Valuable inventory has to be carefully managed for regulatory, financial and operational reasons.
Aircraft parts have the distinctive feature of being expensive and therefore must be handled within short cycle times/turnaround times (TAT) in order to reduce inventory costs. Aircraft inventory control is therefore a critical activity to ensure both effective maintenance and a profitable use of multiple aircraft assets.
Some trends are developing and establishing critical mass with regard to aircraft maintenance inventory control, and they include software solutions, radio frequency identification (RFID) and the use of automation.
The first area is the automation of the physical processes by using automated guided vehicles (AGV) and automated storage systems (ASS) and the automation of information processes by using, for example, computer vision and robotic process automation (RPA).
The second area is about developing paperless processes. The third area concerns implementing smart wearables like smart watches, smart glasses and smart gloves to support the line operative.
The fourth area is about using digital twins or generating added value by creating data-driven use cases such as inbound forecasts, he notes. LTLS’s digitalisation programme includes the use of digital assistants such as smart wearables.
LTLS is currently implementing ProGlove’s smart data glove, which features an integrated 2D scanner so that employees no longer have to hold a mobile scanner in their hand.

Extracted data entries

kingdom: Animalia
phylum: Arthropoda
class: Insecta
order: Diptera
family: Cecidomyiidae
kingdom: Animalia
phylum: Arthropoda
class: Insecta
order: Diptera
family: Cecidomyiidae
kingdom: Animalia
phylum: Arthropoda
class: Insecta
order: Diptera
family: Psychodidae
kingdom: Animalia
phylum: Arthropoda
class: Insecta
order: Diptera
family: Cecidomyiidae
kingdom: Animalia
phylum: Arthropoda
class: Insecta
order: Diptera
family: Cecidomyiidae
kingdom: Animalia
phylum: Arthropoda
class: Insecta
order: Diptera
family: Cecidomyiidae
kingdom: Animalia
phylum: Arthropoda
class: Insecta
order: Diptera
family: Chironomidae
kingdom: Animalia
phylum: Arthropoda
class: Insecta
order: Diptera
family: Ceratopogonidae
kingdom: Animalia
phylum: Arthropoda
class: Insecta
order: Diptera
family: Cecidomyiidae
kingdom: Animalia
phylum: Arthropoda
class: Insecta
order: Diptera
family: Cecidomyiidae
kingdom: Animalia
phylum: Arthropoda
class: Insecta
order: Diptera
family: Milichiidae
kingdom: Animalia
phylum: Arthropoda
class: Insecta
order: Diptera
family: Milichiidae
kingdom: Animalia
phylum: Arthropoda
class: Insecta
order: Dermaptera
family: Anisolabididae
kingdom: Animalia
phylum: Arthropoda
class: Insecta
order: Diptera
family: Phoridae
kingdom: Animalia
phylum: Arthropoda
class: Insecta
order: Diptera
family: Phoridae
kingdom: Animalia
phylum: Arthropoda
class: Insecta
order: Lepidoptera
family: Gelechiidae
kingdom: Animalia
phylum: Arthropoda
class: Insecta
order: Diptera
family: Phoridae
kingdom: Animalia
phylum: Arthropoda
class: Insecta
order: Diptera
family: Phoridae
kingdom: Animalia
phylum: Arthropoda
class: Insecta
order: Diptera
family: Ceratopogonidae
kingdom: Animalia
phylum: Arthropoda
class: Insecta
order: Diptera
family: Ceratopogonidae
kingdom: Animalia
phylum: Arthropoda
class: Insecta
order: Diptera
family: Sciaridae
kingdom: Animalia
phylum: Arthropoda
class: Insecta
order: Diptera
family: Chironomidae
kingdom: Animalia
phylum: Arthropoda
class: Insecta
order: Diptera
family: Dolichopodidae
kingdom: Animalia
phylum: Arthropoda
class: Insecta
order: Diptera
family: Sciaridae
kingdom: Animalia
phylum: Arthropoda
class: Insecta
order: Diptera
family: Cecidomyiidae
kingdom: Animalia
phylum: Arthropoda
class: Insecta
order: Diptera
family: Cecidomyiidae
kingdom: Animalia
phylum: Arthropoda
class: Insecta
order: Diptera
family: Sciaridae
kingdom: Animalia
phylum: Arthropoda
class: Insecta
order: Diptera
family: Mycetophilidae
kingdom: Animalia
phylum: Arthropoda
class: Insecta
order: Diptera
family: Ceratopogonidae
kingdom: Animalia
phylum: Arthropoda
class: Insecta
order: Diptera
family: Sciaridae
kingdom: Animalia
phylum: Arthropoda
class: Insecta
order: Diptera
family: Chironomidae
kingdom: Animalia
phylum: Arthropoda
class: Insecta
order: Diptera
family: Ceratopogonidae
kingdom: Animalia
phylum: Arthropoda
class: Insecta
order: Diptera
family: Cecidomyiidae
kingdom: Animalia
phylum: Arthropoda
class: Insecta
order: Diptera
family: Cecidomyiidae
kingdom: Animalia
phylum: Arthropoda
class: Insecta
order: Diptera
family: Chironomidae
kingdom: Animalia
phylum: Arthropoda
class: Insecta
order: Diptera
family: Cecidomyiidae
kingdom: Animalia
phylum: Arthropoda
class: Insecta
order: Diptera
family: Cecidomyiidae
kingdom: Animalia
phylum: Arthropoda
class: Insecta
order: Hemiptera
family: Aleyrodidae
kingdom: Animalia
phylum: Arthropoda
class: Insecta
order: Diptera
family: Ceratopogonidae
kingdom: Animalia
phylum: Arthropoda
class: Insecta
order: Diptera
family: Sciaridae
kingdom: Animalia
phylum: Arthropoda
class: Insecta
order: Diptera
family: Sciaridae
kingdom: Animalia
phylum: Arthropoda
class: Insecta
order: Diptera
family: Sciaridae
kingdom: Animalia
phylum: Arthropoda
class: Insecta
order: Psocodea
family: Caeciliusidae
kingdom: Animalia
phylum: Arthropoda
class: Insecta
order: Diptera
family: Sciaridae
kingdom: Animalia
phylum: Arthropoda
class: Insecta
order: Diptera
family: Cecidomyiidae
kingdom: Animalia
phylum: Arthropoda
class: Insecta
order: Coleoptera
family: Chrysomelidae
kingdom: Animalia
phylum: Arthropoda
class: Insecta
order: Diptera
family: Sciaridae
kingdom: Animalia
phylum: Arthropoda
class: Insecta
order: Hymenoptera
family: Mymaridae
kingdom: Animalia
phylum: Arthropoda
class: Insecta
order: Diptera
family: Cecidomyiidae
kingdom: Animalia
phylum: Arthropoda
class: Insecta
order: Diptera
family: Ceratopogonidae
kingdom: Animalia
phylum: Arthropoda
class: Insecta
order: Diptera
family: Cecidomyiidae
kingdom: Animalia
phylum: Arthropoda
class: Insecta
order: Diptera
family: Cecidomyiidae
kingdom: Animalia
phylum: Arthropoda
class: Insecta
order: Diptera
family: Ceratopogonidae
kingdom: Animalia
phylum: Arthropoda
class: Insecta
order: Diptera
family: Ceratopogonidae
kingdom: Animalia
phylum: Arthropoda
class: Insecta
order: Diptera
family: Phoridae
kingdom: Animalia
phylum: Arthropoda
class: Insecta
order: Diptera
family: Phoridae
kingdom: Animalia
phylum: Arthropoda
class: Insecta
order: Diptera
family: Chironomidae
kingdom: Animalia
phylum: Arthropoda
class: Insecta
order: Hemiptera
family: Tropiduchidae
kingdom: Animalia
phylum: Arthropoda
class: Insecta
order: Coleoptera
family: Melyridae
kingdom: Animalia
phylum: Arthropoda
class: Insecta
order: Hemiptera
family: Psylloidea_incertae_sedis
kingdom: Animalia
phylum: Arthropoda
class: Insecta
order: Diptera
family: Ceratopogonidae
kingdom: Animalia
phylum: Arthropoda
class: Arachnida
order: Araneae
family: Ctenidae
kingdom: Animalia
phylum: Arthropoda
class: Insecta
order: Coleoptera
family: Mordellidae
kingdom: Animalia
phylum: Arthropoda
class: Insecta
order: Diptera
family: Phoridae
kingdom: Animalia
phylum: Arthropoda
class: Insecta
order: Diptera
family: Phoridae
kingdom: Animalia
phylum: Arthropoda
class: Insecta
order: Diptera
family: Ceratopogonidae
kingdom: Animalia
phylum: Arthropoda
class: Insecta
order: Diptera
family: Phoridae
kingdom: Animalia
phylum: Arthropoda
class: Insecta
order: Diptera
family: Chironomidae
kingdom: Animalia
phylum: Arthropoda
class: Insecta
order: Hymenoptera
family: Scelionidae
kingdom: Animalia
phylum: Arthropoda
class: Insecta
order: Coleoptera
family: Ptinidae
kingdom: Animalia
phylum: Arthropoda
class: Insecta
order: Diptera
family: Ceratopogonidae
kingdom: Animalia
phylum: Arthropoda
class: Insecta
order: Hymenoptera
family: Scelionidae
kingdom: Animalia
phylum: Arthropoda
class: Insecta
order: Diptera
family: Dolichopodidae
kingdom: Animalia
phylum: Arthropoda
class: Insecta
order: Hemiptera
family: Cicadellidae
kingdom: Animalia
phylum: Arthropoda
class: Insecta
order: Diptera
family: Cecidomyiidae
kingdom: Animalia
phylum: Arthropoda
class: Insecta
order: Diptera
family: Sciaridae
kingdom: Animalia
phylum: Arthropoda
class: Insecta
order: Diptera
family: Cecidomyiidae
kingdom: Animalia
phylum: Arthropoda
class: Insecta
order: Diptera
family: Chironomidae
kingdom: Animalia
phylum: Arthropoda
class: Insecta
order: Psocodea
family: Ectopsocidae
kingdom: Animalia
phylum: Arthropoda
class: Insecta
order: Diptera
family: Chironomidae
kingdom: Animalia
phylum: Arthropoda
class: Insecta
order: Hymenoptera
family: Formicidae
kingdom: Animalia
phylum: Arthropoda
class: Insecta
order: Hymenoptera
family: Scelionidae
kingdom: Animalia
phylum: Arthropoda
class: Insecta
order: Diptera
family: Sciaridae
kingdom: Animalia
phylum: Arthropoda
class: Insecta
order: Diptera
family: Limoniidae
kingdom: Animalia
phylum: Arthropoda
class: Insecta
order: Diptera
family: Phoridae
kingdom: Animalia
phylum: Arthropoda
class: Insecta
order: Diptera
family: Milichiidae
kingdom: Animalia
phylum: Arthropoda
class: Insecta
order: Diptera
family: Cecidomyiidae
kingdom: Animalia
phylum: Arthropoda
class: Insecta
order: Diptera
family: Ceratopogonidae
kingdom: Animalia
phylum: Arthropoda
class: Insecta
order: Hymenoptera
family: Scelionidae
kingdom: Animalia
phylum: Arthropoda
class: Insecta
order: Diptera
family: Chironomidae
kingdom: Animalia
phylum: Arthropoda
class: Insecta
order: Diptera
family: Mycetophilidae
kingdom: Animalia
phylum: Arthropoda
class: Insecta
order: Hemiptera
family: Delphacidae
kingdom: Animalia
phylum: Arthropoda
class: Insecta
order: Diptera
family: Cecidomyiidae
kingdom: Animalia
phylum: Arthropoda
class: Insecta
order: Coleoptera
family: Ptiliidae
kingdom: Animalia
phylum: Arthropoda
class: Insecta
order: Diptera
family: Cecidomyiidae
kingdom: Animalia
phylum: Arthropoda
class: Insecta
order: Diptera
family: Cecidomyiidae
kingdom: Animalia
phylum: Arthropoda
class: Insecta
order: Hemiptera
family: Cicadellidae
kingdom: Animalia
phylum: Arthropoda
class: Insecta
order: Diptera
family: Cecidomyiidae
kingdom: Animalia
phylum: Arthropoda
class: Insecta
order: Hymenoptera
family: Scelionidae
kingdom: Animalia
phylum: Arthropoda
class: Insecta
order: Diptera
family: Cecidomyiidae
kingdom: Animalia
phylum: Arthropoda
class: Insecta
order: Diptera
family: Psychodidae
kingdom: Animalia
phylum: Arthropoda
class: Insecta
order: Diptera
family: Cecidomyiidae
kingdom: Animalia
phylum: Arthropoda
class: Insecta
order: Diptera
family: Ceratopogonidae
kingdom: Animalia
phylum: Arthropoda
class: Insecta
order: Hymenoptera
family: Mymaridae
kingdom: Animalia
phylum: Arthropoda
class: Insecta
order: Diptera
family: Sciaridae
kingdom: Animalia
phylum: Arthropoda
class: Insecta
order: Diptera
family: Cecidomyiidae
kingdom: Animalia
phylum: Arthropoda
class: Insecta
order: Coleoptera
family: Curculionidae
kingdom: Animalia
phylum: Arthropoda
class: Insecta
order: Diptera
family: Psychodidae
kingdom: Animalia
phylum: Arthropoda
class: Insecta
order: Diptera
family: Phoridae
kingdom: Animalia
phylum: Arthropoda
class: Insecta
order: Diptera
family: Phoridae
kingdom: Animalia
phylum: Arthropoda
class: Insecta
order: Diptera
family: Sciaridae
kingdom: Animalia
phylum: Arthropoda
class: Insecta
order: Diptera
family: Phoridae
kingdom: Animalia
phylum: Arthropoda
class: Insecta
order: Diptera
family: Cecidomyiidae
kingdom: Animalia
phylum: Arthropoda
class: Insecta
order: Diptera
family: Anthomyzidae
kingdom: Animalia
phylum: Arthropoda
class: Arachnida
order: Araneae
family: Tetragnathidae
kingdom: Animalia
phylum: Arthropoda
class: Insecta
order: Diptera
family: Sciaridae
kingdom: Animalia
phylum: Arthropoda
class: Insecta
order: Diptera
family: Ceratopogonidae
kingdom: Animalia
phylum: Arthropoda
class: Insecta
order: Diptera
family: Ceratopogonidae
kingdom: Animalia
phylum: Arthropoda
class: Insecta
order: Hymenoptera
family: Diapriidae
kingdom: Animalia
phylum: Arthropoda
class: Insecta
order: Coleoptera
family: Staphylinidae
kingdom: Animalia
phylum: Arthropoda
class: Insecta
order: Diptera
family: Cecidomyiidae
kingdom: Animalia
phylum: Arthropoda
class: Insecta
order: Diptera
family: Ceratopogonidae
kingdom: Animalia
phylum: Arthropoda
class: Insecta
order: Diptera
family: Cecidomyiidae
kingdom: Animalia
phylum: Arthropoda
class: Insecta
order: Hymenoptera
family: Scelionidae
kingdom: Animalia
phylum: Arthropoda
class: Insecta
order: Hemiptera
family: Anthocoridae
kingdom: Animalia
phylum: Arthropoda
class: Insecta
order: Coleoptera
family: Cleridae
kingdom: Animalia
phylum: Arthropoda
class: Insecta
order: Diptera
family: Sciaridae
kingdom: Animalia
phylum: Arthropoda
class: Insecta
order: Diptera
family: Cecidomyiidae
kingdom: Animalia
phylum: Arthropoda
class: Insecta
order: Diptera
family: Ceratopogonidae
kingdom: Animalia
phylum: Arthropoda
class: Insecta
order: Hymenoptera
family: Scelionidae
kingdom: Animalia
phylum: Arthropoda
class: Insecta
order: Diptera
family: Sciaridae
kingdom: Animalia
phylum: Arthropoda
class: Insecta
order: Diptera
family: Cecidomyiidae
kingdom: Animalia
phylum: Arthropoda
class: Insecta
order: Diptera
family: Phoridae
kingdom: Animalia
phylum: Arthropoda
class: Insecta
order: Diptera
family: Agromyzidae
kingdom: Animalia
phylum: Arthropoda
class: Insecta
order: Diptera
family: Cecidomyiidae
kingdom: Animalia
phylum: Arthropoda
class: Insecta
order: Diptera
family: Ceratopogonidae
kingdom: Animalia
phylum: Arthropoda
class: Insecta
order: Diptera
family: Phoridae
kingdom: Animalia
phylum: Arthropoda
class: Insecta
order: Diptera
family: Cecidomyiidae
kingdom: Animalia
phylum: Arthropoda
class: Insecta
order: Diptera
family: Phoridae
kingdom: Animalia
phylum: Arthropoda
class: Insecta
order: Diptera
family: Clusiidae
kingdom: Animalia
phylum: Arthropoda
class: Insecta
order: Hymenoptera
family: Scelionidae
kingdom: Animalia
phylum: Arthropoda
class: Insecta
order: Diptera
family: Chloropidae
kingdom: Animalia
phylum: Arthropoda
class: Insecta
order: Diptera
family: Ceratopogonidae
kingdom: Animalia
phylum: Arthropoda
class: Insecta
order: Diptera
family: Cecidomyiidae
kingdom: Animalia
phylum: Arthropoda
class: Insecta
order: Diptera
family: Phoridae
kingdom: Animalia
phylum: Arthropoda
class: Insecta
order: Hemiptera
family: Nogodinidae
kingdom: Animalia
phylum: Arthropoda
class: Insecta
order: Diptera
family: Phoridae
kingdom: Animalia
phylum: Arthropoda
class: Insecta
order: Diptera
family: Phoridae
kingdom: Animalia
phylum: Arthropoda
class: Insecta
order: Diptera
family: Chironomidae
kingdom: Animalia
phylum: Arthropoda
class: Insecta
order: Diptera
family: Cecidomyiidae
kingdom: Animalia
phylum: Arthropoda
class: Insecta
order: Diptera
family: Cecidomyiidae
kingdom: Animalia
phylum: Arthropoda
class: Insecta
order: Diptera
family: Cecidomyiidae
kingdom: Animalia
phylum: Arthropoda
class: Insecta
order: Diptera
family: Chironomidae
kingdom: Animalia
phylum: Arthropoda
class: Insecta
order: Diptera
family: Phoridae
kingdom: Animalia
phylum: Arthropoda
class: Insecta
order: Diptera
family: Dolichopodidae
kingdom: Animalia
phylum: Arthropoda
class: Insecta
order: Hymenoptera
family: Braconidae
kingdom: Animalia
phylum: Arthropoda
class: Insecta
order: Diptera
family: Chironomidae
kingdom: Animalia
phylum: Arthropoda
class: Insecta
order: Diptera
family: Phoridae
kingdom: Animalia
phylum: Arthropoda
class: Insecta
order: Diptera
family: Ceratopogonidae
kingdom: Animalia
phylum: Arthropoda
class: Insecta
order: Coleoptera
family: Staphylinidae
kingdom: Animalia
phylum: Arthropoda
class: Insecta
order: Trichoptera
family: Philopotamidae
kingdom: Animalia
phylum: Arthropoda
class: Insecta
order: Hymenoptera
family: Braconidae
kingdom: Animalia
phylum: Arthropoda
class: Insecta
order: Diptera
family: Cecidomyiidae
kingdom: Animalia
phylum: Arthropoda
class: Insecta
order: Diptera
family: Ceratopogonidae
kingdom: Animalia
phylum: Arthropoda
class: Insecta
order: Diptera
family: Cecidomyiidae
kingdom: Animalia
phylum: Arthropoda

• **TO DO**:
1. Retype the piece on aircraft inventory control from "Aircraft parts have" up to and including "multiple aircraft assets.".
2. Write what comes next in the piece on aircraft inventory control, picking up after its last sentence.

• **TASK RESPONSES**:
1.
Aircraft parts have the distinctive feature of being expensive and therefore must be handled within short cycle times/turnaround times (TAT) in order to reduce inventory costs. Aircraft inventory control is therefore a critical activity to ensure both effective maintenance and a profitable use of multiple aircraft assets.

2.
This means their hands remain free, cumbersome data entry is eliminated and the efficiency during check-in and follow-up processes is increased. An enhanced glove featuring an integrated display is currently in the works.
LTLS is also paying attention to data volumes: its incoming goods department has to input a wide range of data from more 10,000 documents every day. The data transfer – that is, reading, checking and entering the data – takes a great deal of effort and is prone to errors.
That is why the input screens will soon be filled in automatically rather than manually. For this purpose, LTLS will use document analysis with optical character recognition (OCR), complemented by an intelligent content analysis on the basis of IBM Watson.
At Air France Industries KLM Engineering & Maintenance (AFI KLM E&M) the trend is to use RFID to follow and manage inventory.
“If you know what, where and when is needed you can increase the availability of the parts and reduce the stock in a ‘just in time’ manner. We are also working on a next step with AGVs and robotics to ease the process and make it more reliable,” says Jos De Kleine, manager of logistics development at AFI KLM E&M.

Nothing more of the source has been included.